◆ **How to complete this task**: Copy the listing below, substituting "Acorn barnacles" for every occurrence of "Barnacles" and leaving everything else unchanged.

◆ **Entries supplied**:
== Segment start ==

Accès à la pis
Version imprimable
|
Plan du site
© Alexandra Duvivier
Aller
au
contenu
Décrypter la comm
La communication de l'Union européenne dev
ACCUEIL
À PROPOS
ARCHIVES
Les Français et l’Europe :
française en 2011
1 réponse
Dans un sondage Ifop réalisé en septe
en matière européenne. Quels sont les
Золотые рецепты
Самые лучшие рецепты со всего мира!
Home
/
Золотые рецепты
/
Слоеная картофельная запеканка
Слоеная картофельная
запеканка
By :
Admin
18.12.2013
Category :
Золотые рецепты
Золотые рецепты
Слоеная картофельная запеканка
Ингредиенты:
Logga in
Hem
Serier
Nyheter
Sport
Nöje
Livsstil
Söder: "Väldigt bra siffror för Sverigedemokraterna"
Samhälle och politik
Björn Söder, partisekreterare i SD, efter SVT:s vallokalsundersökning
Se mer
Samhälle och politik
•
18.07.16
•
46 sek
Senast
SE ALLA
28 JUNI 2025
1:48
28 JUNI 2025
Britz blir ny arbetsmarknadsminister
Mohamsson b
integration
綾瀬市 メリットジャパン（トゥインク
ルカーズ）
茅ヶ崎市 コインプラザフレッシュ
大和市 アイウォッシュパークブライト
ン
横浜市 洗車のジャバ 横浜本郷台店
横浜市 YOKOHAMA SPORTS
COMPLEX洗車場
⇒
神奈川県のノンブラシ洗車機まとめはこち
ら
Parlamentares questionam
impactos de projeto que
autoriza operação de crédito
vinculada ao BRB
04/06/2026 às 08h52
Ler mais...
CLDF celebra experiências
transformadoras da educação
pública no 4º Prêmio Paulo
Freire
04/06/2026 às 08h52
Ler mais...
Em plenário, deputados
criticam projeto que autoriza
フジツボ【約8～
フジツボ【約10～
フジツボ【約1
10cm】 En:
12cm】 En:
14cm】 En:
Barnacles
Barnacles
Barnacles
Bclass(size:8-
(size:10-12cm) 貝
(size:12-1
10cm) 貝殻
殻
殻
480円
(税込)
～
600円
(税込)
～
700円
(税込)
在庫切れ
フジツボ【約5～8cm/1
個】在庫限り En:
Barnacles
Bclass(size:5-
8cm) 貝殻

== Segment end ==

◆ **Finished exercise**:
Accès à la pis
Version imprimable
|
Plan du site
© Alexandra Duvivier
Aller
au
contenu
Décrypter la comm
La communication de l'Union européenne dev
ACCUEIL
À PROPOS
ARCHIVES
Les Français et l’Europe :
française en 2011
1 réponse
Dans un sondage Ifop réalisé en septe
en matière européenne. Quels sont les
Золотые рецепты
Самые лучшие рецепты со всего мира!
Home
/
Золотые рецепты
/
Слоеная картофельная запеканка
Слоеная картофельная
запеканка
By :
Admin
18.12.2013
Category :
Золотые рецепты
Золотые рецепты
Слоеная картофельная запеканка
Ингредиенты:
Logga in
Hem
Serier
Nyheter
Sport
Nöje
Livsstil
Söder: "Väldigt bra siffror för Sverigedemokraterna"
Samhälle och politik
Björn Söder, partisekreterare i SD, efter SVT:s vallokalsundersökning
Se mer
Samhälle och politik
•
18.07.16
•
46 sek
Senast
SE ALLA
28 JUNI 2025
1:48
28 JUNI 2025
Britz blir ny arbetsmarknadsminister
Mohamsson b
integration
綾瀬市 メリットジャパン（トゥインク
ルカーズ）
茅ヶ崎市 コインプラザフレッシュ
大和市 アイウォッシュパークブライト
ン
横浜市 洗車のジャバ 横浜本郷台店
横浜市 YOKOHAMA SPORTS
COMPLEX洗車場
⇒
神奈川県のノンブラシ洗車機まとめはこち
ら
Parlamentares questionam
impactos de projeto que
autoriza operação de crédito
vinculada ao BRB
04/06/2026 às 08h52
Ler mais...
CLDF celebra experiências
transformadoras da educação
pública no 4º Prêmio Paulo
Freire
04/06/2026 às 08h52
Ler mais...
Em plenário, deputados
criticam projeto que autoriza
フジツボ【約8～
フジツボ【約10～
フジツボ【約1
10cm】 En:
12cm】 En:
14cm】 En:
Acorn barnacles
Acorn barnacles
Acorn barnacles
Bclass(size:8-
(size:10-12cm) 貝
(size:12-1
10cm) 貝殻
殻
殻
480円
(税込)
～
600円
(税込)
～
700円
(税込)
在庫切れ
フジツボ【約5～8cm/1
個】在庫限り En:
Acorn barnacles
Bclass(size:5-
8cm) 貝殻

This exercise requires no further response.